The higher NPI, together with the contribution from ESR-Reit’s 10 per cent interest in the ESR Australia Logistics partnership, has increased the amount available for distribution for third quarter 2021, the manager said.
Portfolio occupancy rate for ESR-Reit “remained resilient” at 91.2 per cent in the third quarter, consistently above JTC’s industrial average of 90.1 per cent, it said.
The year-to-date rental reversion was 2.2 per cent lower as at Sept 30, primarily due to lower renewal rates for some large business park tenants in the quarter, while the retention rate for third quarter 2021 was at 67.5 per cent.
The distribution of $0.00712 per unit will be paid out on Dec 29, after books closure on Nov 5.

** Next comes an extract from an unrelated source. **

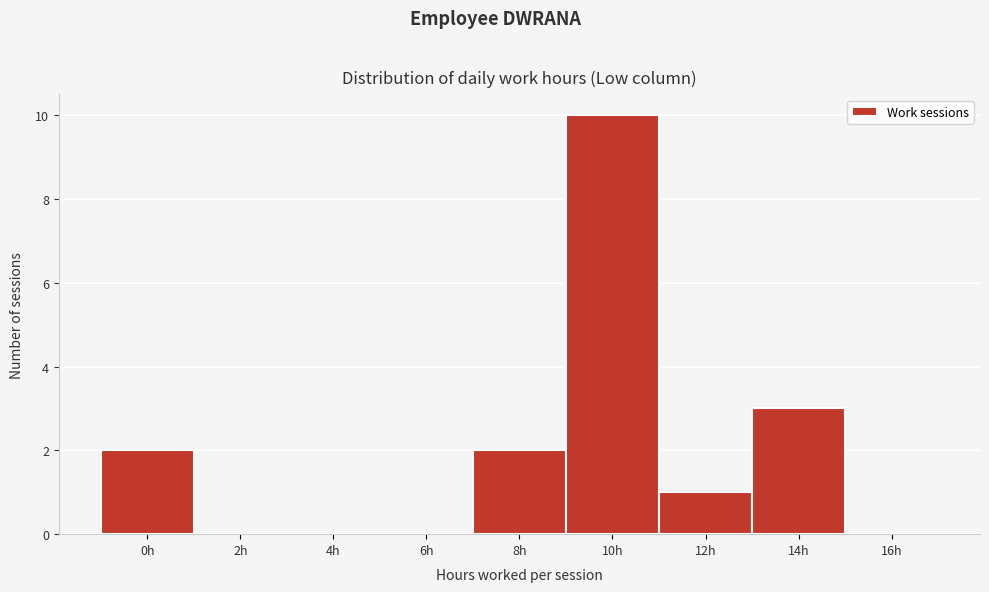

Reading right to left, list all the values displayed in this chart.

16h=0	14h=3	12h=1	10h=10	8h=2	6h=0	4h=0	2h=0	0h=2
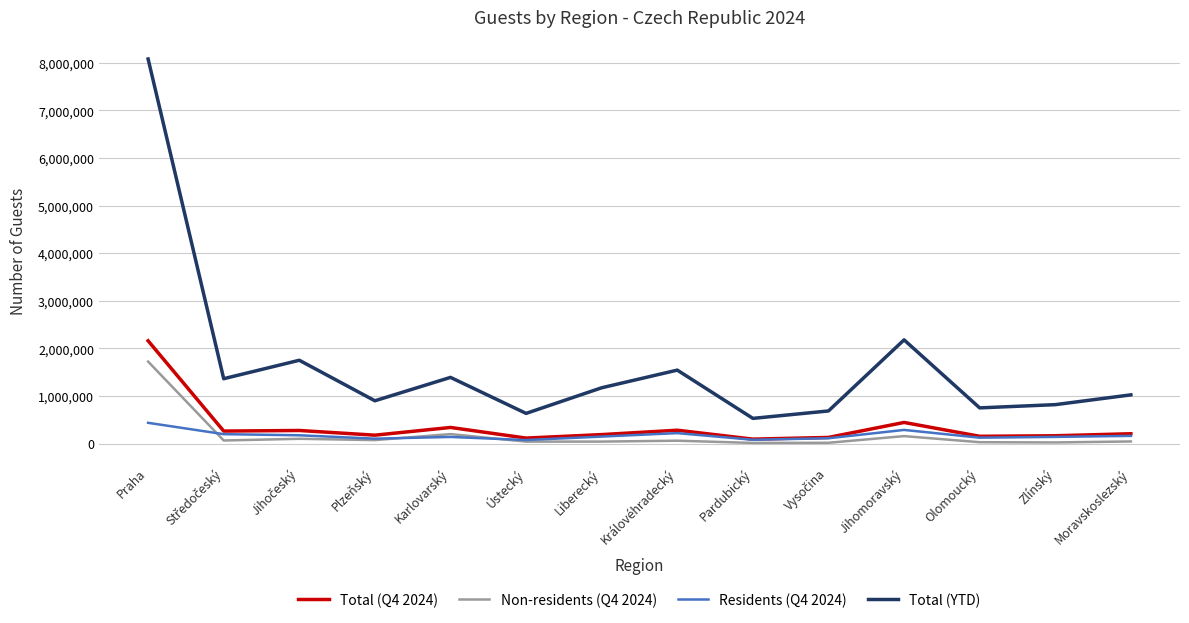

True or false: Total (Q4 2024) and Total (YTD) intersect in this chart.

False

Mr Adrian Chui, chief executive and executive director of the manager, observed that the good operating performance during the third quarter was driven by continued acceleration in digital adoption and paradigm shifts in the global manufacturing supply chain.
“Despite the impact of phase two (heightened alert), our leasing activities increased, with approximately 702,500 sq ft of space leased and renewed, underpinned by strong leasing interest received from technology, e-commerce and logistics sectors. We are also heartened by the strong endorsement demonstrated by our unit holders during the recent $149.6 million equity fund-raising and the $125 million notes issuance, which is a validation of our business strategy,” Mr Chui said.

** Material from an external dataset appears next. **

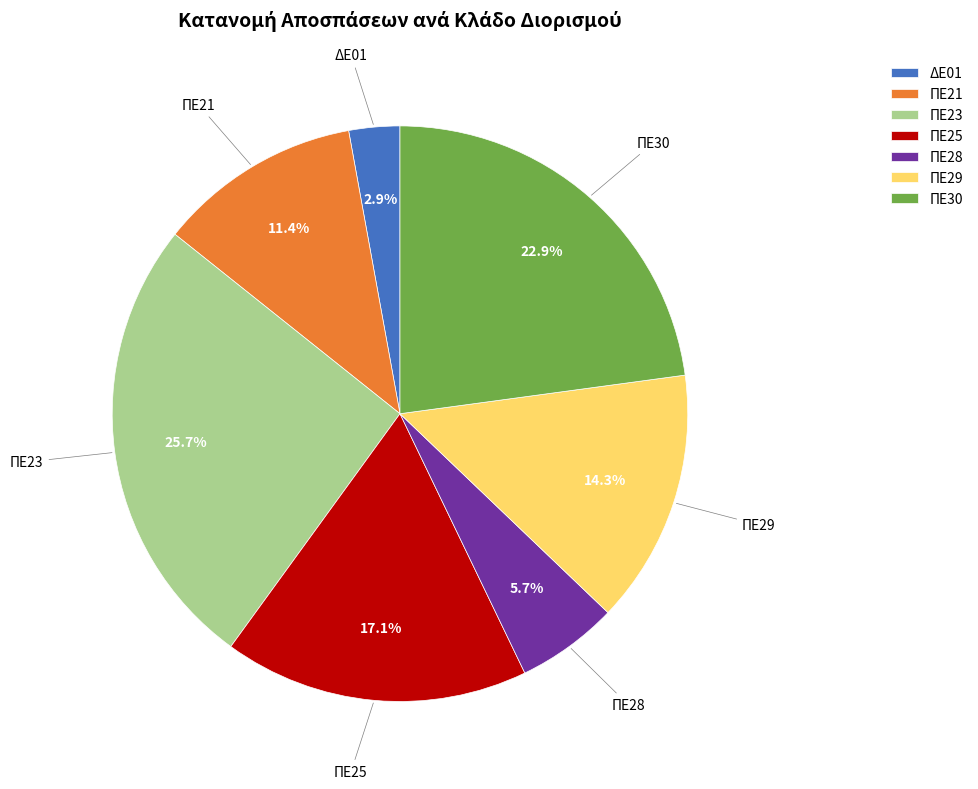

To the nearest percent, what is the difference between the largest and smallest slice percentages?

23%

Mr Chui said that leasing challenges in the business park segment remain due to the prolonged work-from-home measures, while operating expenses may also be affected by the increasing fuel prices and overall general inflation attributed to labour shortages from continued border closures.
“With the continued support of our unitholders and our sponsor, ESR Cayman, we are well positioned to enhance our performance by adding high-quality properties with stable cash flows in strong rental growth markets to our portfolio, undertaking asset enhancements and/or redevelopments while divesting non-core assets to deliver sustainable growth with lower risks for all unit holders,” he added.